A third theoretical strand is androgogy. Students in ABE are, by definition, adult. This offers some very particular advantages. Another of those words with which to impress dinner guests or frighten the dog, androgogy is the teaching of adults, as opposed to pedagogy, the teaching of children. (Greek: agogos = guide; paidos = boy; andros = man. The sexism is not mine.) Martin (1986) provides a concise account of Martin Knowles’ theory of androgogy. The rigour of his theorising is debated but even so it remains useful formal background thinking about ‘basic ed.’ perhaps rather more than other ‘ed.’ According to Knowles there are four outstanding differences between adults and children in an educational setting. Adults, he says, have a stronger and more independent self-concept, greater life experience, a more palpable desire that learning be immediately relevant to life outside the classroom and a wish to learn which is motivated by maturely perceived needs arising from the above-mentioned life. In short, adults have a better idea who they are, what they want and why they want it. Adults in ABE are not usually motivated by fear, compulsion or duty. Adults in ABE want learning to be problem-centred (rather than subject-centred) because they are prompted by events in real life. They want, for example, to learn ‘better spelling’ - a rather specified problem - rather than ‘literacy’ as such. ABE students are not, generally, interested (at least to begin with) in the more esoteric fascinations of literacy. Adult students seek immediately practical techniques to deal with immediately experienced needs. Few can be expected to have much affection or desire for ‘education’ as such. How could it be otherwise?
‘Scholars have come, in process of time, to love the instrument better than the end; not the luxury which the difficulty encloses, but the difficulty … not what may be read in Greek, but Greek itself.’ (Smith 1809 p. 192) What good teaching must be about, in these older (and much better) words, is passionately to teach ‘the luxury which the difficulty encloses’ and not the difficulty itself.
I shall deal with my own ‘take’ on managing affect in ABE with the above theories in mind. First comes ownership and autonomy. We have decided that many, probably most, ABE students will be suffering at least some degree of learned helplessness and/or anxiety. The tuition situation itself may well make them feel even more threatened, incompetent and dumb. They urgently need to experience some personal power - to begin, and early, to own and control their own learning and literacy.
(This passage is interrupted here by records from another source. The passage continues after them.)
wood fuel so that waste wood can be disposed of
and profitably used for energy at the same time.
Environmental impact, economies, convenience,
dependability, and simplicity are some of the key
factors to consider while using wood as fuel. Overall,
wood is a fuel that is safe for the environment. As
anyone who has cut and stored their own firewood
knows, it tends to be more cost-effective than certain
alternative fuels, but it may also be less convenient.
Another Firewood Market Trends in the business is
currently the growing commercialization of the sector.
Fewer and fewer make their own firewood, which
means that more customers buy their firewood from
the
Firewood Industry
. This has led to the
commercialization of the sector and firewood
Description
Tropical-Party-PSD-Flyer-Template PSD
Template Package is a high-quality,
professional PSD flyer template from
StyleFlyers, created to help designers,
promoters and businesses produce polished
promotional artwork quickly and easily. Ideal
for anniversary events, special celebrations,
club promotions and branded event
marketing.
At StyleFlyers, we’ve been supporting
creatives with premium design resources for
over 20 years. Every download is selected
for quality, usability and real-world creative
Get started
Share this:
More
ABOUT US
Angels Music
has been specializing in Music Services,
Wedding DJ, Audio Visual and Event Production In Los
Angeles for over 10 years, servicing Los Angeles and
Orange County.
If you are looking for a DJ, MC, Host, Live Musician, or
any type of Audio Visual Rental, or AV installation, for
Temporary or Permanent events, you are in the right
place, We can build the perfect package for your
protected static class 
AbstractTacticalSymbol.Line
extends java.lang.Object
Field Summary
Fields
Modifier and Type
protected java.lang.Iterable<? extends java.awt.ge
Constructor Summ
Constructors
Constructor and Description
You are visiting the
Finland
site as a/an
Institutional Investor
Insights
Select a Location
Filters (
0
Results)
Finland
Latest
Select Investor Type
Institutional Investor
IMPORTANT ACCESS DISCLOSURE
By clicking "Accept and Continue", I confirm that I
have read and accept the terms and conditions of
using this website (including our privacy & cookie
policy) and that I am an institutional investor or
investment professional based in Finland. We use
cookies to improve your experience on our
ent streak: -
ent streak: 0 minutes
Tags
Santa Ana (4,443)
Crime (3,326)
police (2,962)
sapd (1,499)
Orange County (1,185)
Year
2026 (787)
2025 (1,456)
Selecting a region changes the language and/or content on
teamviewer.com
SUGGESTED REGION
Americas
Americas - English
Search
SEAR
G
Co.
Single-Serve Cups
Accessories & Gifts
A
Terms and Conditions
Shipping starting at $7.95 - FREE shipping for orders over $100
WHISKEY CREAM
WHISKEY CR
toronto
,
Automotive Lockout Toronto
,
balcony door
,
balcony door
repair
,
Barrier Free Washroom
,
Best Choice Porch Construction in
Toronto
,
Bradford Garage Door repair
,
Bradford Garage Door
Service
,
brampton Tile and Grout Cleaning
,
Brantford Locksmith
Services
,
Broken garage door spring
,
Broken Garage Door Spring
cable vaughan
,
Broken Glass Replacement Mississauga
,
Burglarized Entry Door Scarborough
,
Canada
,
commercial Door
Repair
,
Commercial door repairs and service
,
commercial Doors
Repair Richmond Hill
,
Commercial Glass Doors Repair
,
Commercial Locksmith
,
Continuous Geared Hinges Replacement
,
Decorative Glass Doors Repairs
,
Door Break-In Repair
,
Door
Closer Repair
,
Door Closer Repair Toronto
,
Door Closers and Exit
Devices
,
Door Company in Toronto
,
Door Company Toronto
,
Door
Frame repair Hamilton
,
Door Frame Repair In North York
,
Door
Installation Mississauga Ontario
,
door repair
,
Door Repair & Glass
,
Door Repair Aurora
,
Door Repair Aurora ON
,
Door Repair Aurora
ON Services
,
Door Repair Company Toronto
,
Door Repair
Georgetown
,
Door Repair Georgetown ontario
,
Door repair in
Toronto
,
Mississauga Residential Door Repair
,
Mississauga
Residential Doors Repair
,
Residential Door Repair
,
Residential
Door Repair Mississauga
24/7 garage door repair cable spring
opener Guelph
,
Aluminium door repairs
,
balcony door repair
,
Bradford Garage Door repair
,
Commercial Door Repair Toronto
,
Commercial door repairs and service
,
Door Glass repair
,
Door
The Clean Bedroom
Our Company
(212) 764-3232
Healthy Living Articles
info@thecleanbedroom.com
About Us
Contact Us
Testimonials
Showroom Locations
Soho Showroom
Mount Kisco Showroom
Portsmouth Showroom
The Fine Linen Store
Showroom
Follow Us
They urgently need to begin as soon as ever possible to manage both, consciously and for themselves. This may not always be easy. Many students are, after their own educational mauling, thoroughly unused to the idea that they might have either the right or the ability to take, or to use, any such power. It may take time, and often demands a surprising amount of effort, courage and trust from a student, but developing confident autonomy in respect of literacy practices is easily the most important change we can help to bring about. Passivity and timidity must be turned into confidence and autonomy. Confidence is the all-important foundation. Literacy depends utterly upon it - it simply cannot be built at all until confidence is laid. (And see Charnley & Jones 1981 & Du Vivier 1992.)
Knowles insists that a ‘climate of adultness’ be deliberately engendered and assiduously maintained. By this he means that adults must be involved - must participate consciously and fully - from the very start and consistently thereafter in whatever involves them. They must be fully party to assessment of their own literacy needs, planning their own learning, their own learning strategies and procedures and the evaluation of same. Literacy tuition has to take place within a genuinely transparent democracy. Students need to have, and to know that they have, full voting rights. This implies that students be maturely informed. This, in turn, demands genuine understanding of what is taking place and why. It also demands thinking skills. It demands meta-cognition.
For the tutor this implies two things: first we have to understand ourselves as fully as possible. Why are we involved in ABE at all? What, exactly, are our approaches and orientations, our philosophies and methodologies? We have to be quite clear about why we do what we do, about our own theoretical fundamentals. Secondly, we have to be overtly clear about all this - we have to draw students into this knowledge such that they are also clear about the how and why. Students must be, and feel, empowered within a democracy. They must understand and trust the system, which must be transparent.